Removing dependency on xtest:
I fully agree with removing xtest hacking. Junit unit harness has problems with killing tests. I'm afraid that it's too
complicated for modules to do it. 

>c. Use approach (a) with the modification that the user creates a TestSuite subclass for the module which includes a
> number of classes all to be run in the same app VM.

 How can you distinguish between IDE and junit test? Is not better to create rule:
unit tests - unit test-type
ide tests - qa-functional

It saves a lot of work with migration. 

Cli handler - we were already together with jtulach thinking about it in past.
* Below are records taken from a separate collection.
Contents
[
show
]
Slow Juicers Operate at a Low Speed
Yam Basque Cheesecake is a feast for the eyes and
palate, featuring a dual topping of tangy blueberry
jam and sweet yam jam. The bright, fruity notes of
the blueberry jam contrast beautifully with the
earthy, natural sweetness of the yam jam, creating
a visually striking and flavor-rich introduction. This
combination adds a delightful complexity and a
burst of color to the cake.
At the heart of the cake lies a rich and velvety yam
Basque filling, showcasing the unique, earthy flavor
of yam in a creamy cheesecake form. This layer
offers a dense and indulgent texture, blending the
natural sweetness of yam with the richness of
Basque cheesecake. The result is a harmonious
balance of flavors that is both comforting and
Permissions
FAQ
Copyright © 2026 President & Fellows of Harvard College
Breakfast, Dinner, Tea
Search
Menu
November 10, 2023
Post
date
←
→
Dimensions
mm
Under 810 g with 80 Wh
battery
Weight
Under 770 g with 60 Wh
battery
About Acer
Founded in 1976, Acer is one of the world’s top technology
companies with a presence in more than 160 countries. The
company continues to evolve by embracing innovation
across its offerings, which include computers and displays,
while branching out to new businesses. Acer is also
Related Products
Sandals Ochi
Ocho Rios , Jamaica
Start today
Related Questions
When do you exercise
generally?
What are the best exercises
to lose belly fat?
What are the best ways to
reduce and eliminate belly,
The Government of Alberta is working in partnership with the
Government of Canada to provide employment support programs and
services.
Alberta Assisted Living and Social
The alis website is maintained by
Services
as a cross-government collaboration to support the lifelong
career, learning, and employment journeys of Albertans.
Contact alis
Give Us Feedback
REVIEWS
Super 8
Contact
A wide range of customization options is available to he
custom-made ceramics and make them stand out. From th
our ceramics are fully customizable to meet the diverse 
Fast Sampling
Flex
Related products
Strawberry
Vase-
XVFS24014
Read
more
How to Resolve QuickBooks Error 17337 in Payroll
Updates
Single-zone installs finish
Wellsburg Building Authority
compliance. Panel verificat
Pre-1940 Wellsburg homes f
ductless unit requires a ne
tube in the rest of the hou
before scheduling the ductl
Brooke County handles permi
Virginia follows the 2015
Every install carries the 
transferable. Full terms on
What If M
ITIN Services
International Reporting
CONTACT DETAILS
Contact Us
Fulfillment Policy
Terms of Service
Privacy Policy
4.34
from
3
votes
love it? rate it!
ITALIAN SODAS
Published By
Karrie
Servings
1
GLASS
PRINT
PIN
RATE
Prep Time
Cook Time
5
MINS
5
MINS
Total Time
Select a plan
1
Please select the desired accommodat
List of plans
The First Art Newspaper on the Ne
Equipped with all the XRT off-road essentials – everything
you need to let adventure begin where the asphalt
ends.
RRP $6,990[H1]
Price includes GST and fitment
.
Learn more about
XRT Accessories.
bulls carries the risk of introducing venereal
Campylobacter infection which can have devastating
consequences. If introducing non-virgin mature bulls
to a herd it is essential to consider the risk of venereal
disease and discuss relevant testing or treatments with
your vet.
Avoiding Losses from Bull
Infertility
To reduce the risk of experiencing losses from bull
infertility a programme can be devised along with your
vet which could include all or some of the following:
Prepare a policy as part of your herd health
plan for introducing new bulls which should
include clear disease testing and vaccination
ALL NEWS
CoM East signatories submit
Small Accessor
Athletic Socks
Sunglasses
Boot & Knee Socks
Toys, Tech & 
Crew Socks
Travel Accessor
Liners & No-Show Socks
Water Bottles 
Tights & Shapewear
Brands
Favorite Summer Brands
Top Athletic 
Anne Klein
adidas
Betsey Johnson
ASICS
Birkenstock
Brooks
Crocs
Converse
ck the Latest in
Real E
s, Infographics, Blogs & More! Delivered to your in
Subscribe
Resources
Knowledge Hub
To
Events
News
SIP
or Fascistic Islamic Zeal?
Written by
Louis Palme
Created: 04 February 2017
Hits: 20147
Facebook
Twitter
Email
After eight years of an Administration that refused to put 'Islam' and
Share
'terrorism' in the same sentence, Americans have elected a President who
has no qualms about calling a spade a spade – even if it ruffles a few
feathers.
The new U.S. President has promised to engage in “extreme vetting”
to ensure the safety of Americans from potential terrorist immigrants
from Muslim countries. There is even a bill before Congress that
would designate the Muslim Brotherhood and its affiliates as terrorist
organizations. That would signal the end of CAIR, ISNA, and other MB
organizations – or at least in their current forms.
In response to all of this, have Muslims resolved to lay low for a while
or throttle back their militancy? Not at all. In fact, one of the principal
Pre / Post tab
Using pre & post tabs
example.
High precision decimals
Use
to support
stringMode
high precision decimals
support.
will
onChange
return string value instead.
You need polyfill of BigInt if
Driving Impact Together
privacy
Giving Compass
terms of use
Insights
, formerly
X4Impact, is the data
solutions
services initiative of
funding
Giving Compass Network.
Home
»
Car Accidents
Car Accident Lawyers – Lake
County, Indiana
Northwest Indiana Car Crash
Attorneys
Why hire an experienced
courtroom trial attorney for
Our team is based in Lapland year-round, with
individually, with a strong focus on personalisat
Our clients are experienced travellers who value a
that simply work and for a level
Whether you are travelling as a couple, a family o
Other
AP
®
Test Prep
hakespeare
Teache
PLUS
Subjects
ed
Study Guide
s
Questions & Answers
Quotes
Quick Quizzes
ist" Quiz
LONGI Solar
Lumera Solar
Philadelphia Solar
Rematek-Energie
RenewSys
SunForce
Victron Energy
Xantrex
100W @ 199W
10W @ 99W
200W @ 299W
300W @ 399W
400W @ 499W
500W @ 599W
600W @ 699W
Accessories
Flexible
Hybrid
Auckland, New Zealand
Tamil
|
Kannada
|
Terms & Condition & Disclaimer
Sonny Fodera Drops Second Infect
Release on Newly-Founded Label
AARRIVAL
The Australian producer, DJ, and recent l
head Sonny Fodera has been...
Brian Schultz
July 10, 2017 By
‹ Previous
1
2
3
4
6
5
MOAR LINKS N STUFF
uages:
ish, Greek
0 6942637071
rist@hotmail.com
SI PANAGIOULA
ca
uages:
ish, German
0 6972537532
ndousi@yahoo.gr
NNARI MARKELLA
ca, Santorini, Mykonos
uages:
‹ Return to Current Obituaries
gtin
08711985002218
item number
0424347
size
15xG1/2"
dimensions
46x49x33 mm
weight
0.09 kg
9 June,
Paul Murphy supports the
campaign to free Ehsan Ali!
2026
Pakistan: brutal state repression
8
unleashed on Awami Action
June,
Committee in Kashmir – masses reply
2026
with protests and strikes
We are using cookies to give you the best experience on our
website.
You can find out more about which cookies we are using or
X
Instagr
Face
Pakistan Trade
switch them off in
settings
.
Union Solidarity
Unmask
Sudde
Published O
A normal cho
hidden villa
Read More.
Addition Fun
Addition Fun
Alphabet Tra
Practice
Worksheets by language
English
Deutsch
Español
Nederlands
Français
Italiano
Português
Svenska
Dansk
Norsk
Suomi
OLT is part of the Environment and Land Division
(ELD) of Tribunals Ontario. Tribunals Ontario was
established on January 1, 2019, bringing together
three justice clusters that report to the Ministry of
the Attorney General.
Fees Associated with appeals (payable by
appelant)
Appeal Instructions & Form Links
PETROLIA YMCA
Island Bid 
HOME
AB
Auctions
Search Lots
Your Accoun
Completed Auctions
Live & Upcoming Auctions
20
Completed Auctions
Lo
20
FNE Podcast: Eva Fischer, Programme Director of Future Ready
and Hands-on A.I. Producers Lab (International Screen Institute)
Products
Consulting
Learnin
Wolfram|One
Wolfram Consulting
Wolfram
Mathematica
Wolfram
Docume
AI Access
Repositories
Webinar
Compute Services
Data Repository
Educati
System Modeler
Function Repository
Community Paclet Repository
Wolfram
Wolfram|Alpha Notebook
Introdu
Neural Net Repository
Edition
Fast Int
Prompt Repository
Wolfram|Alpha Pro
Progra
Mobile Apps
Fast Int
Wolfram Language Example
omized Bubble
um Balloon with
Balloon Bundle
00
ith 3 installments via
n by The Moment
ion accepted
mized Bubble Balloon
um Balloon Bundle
Extra test module can be created and
deployed by CLI.

> You could try to solve this by using a userdir in /tmp
With tmp folder are many complications in multiuser environment :(. I am rather for extra workdir or build folder.

Comment 7 Jesse Glick 2008-06-23 16:53:36 UTC
Changing description of issue since the main points have already been addressed in the simpletests branch.
Comment 8 Jesse Glick 2008-12-10 00:32:01 UTC
Probably WONTFIX. I regret that test-to-test dependencies were ever introduced to begin with; has caused a lot of headaches.
Comment 9 Jesse Glick 2010-05-04 23:26:10 UTC
You can distribute test components as regular modules and make test deps on them.
Comment 10 tomwheeler 2010-05-05 15:24:23 UTC
Agreed.  The platform build harness now supports (or at least doesn't preclude me from adding support for) all the testing I typically need to do.